Por Bernardo Caram
BRASÍLIA (Reuters) - A explícita divisão entre a posição mais flexível de diretores do Banco Central indicados pelo presidente Luiz Inácio Lula da Silva e a visão mais dura do grupo no posto desde a gestão Jair Bolsonaro levantou preocupações em parte da equipe econômica do governo, segundo relatos colhidos pela Reuters com autoridades nesta quinta-feira.
Falando sob condição de anonimato, algumas fontes dos ministérios da Fazenda e do Planejamento demonstraram receio de uma possível perda de credibilidade da autoridade monetária, que em breve passará a ter maioria de indicados por Lula, enquanto a batalha contra a inflação ainda não está vencida.
Outra parte das autoridades ouvidas pregou cautela até que o BC explique a divergência da diretoria.
“Péssimo, ambos os lados erraram, confesso que fiquei surpreso. No geral, defendo a divergência em colegiados, inclusive no Copom, mas ontem não era o dia. Todos perderam, e o país junto”, disse uma das autoridades.
Na quarta-feira, o Comitê de Política Monetária (Copom) decidiu, por 5 votos a 4, reduzir o ritmo de afrouxamento monetário e baixar a Selic em 0,25 ponto percentual, para 10,50% ao ano.

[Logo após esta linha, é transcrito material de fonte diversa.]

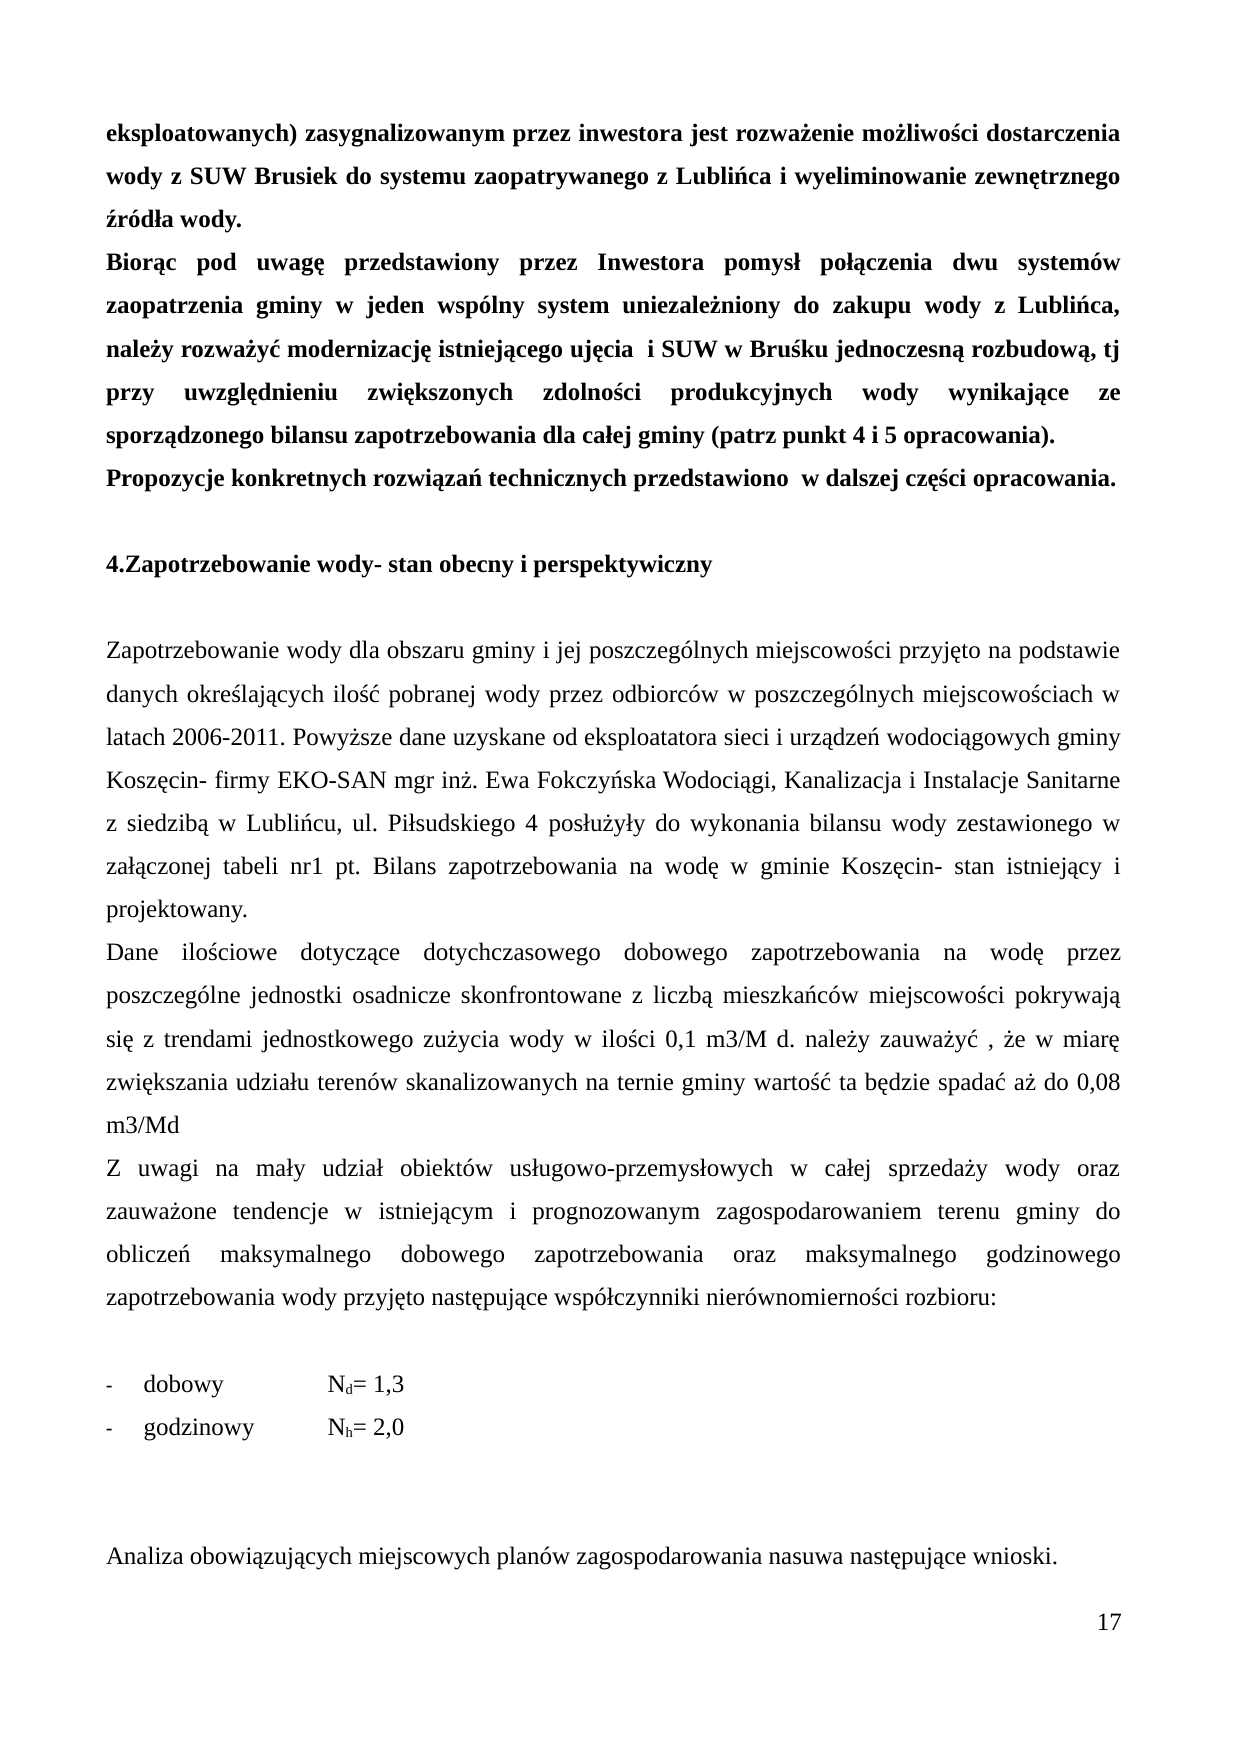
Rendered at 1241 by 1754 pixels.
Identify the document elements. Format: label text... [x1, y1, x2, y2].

text Z uwagi na mały udział obiektów usługowo-przemysłowych w całej sprzedaży wody oraz zauważone tendencje w istniejącym i prognozowanym zagospodarowaniem terenu gminy do obliczeń maksymalnego dobowego zapotrzebowania oraz maksymalnego godzinowego zapotrzebowania wody przyjęto następujące współczynniki nierównomierności rozbioru: [106, 1153, 1121, 1311]
list godzinowy Nh= 2,0 [106, 1412, 1121, 1441]
text Propozycje konkretnych rozwiązań technicznych przedstawiono w dalszej części opracowania. [106, 463, 1121, 492]
text Dane ilościowe dotyczące dotychczasowego dobowego zapotrzebowania na wodę przez poszczególne jednostki osadnicze skonfrontowane z liczbą mieszkańców miejscowości pokrywają się z trendami jednostkowego zużycia wody w ilości 0,1 m3/M d. należy zauważyć , że w miarę zwiększania udziału terenów skanalizowanych na ternie gminy wartość ta będzie spadać aż do 0,08 m3/Md [106, 937, 1121, 1139]
text Analiza obowiązujących miejscowych planów zagospodarowania nasuwa następujące wnioski. [106, 1541, 1121, 1570]
list dobowy Nd= 1,3 [106, 1369, 1121, 1397]
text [106, 118, 1121, 233]
text Biorąc pod uwagę przedstawiony przez Inwestora pomysł połączenia dwu systemów zaopatrzenia gminy w jeden wspólny system uniezależniony do zakupu wody z Lublińca, należy rozważyć modernizację istniejącego ujęcia i SUW w Bruśku jednoczesną rozbudową, tj przy uwzględnieniu zwiększonych zdolności produkcyjnych wody wynikające ze sporządzonego bilansu zapotrzebowania dla całej gminy (patrz punkt 4 i 5 opracowania). [106, 247, 1121, 449]
text Zapotrzebowanie wody dla obszaru gminy i jej poszczególnych miejscowości przyjęto na podstawie danych określających ilość pobranej wody przez odbiorców w poszczególnych miejscowościach w latach 2006-2011. Powyższe dane uzyskane od eksploatatora sieci i urządzeń wodociągowych gminy Koszęcin- firmy EKO-SAN mgr inż. Ewa Fokczyńska Wodociągi, Kanalizacja i Instalacje Sanitarne z siedzibą w Lublińcu, ul. Piłsudskiego 4 posłużyły do wykonania bilansu wody zestawionego w załączonej tabeli nr1 pt. Bilans zapotrzebowania na wodę w gminie Koszęcin- stan istniejący i projektowany. [106, 636, 1121, 923]
text 4.Zapotrzebowanie wody- stan obecny i perspektywiczny [106, 549, 1121, 578]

O grupo derrotado na votação, que defendeu um corte mais forte, de 0,50 ponto, é formado por todos os diretores que foram indicados por Lula -- Ailton de Aquino, Gabriel Galípolo, Paulo Picchetti e Rodrigo Teixeira.
Na avaliação dessa fonte, ao identificar que não teria maioria para um corte mais intenso na Selic, o grupo “perdedor” deveria ter cedido, fazendo com que ao menos parte dos indicados por Lula votasse também pela redução de 0,25 ponto nos juros básicos. Isso, para ela, eliminaria os ruídos políticos e passaria visão de um BC preocupado com a inflação.
“Se já ia perder, (ao menos) mantém a credibilidade com o mercado”, afirmou. “Credibilidade de um BC é tudo que ele tem. Sem isso desmorona, a taxa de sacrifício sobe muito, o custo de se controlar a inflação fica muito mais dolorido para a sociedade.”
Em meio à reação negativa de agentes econômicos após a decisão, com deterioração de indicadores como câmbio e bolsa brasileira nesta quinta, uma segunda fonte afirmou que será difícil retirar do mercado a impressão de viés político no comando do BC, e restaurar “algo distinto do que eles já consolidaram como verdade”.
“A distinção nítida (entre os dois grupos da diretoria) não foi feliz para a institucionalidade do Copom e para uma transição sem sobressaltos”, afirmou.
Atualmente, dos nove diretores do BC, quatro foram indicados por Lula, enquanto cinco estão no posto desde a gestão de Bolsonaro. Os próximos mandatos a vencer, em dezembro deste ano, são de Campos Neto, Carolina Barros e Otávio Damaso.
Outras duas fontes defenderam cautela na avaliação preliminar sobre a decisão do Copom, com uma delas afirmando que a questão deve se esclarecer à frente, em referência à ata da reunião do colegiado, a ser publicada na próxima semana com uma abertura maior de detalhes sobre as divergências entre os diretores.
Uma delas ainda criticou o momento escolhido pelo BC para reduzir o ritmo do afrouxamento monetário, em meio a um cenário de juros reais ainda elevados e inflação corrente apresentando comportamento benigno.
“Acho uma precipitação absurda do BC. Ter parcimônia com juro real a 7%, para quê? É complicado”, avaliou.
Uma quinta autoridade, ao também defender que se aguarde o detalhamento a ser dado pela ata do Copom, ressaltou que apesar da divergência, o comunicado mostrou consenso na visão geral da diretoria do BC sobre o cenário econômico.
O documento divulgado na noite de quarta mostrou que o Copom, unanimemente, "avalia que o cenário global incerto e o cenário doméstico marcado por resiliência na atividade e expectativas desancoradas demandam maior cautela".